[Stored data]
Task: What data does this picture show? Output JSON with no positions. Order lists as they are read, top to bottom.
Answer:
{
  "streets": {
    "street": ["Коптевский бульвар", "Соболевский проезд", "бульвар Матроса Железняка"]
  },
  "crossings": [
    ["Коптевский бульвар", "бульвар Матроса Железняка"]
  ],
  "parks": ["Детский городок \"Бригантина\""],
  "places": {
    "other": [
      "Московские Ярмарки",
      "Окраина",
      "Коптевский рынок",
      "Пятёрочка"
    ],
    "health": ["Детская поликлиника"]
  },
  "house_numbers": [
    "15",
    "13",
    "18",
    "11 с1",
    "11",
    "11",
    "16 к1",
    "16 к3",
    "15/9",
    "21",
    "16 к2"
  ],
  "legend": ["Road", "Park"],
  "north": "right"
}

▶ **PROBLEM STATEMENT**
Could you retype each record exactly as it appears?

▶ **SOLUTION**
Task: What data does this picture show? Output JSON with no positions. Order lists as they are read, top to bottom.
Answer:
{
  "streets": {
    "street": ["Коптевский бульвар", "Соболевский проезд", "бульвар Матроса Железняка"]
  },
  "crossings": [
    ["Коптевский бульвар", "бульвар Матроса Железняка"]
  ],
  "parks": ["Детский городок \"Бригантина\""],
  "places": {
    "other": [
      "Московские Ярмарки",
      "Окраина",
      "Коптевский рынок",
      "Пятёрочка"
    ],
    "health": ["Детская поликлиника"]
  },
  "house_numbers": [
    "15",
    "13",
    "18",
    "11 с1",
    "11",
    "11",
    "16 к1",
    "16 к3",
    "15/9",
    "21",
    "16 к2"
  ],
  "legend": ["Road", "Park"],
  "north": "right"
}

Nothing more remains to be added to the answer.